The turning point was not only my newfound ability to ask for help, but the invaluable and unconditional support from a few special people around me. My boss told me that she was not helping me out because I work for her, but because I have people around me who care about me and who want to see me get better. She told me that I am a strong, capable, confident young woman with steadfast ambition who is fantastic at her job and I should not be allowed to waste that. Then she gave me the practical support I needed so I could get to my therapist, and told me with a smile to fuck off out of the office until I felt better. In the space of about fifteen minutes, she took away my reasons for feeling guilty, worried, ashamed and incapable for being in crisis. And I have been home now for just a few days, which I have spent focusing fully on the issues that I know have contributed to this particular phase of depression. I know it won’t be long until I get back to my usual routine.

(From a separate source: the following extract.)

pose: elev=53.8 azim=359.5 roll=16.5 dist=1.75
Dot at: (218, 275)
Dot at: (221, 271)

But you see, I’m one of the lucky ones. I am taking no medication, am able to hold down a job with the right support and manage my own care without having to deal with the added pain of others making important decisions about my treatment. I realise that with each time I’m made to accept a another low phase, I do so with just a little bit more experience and knowledge of how best to see it coming and to work through it. The first time I was here, at the age of thirteen, I tried to kill myself by overdosing on paracetamol and ended up in hospital for a week. Throughout the years I have walked out of jobs, racked up a shitload of debt, fucked up my personal relationships, succumbed to self-imprisonment that held me in my bed for days on end and panic attacks so severe that they made me think I was going to die. But through all of that, bit by tiny little bit I began learning. I began practicing. I worked my arse off in therapy, facing scary shit I really did not want to deal with. I’m pretty sure I’ll be back to my usual trouble-making self in a matter of days, and for that I will be proud, and deeply grateful to those who have helped me pull through.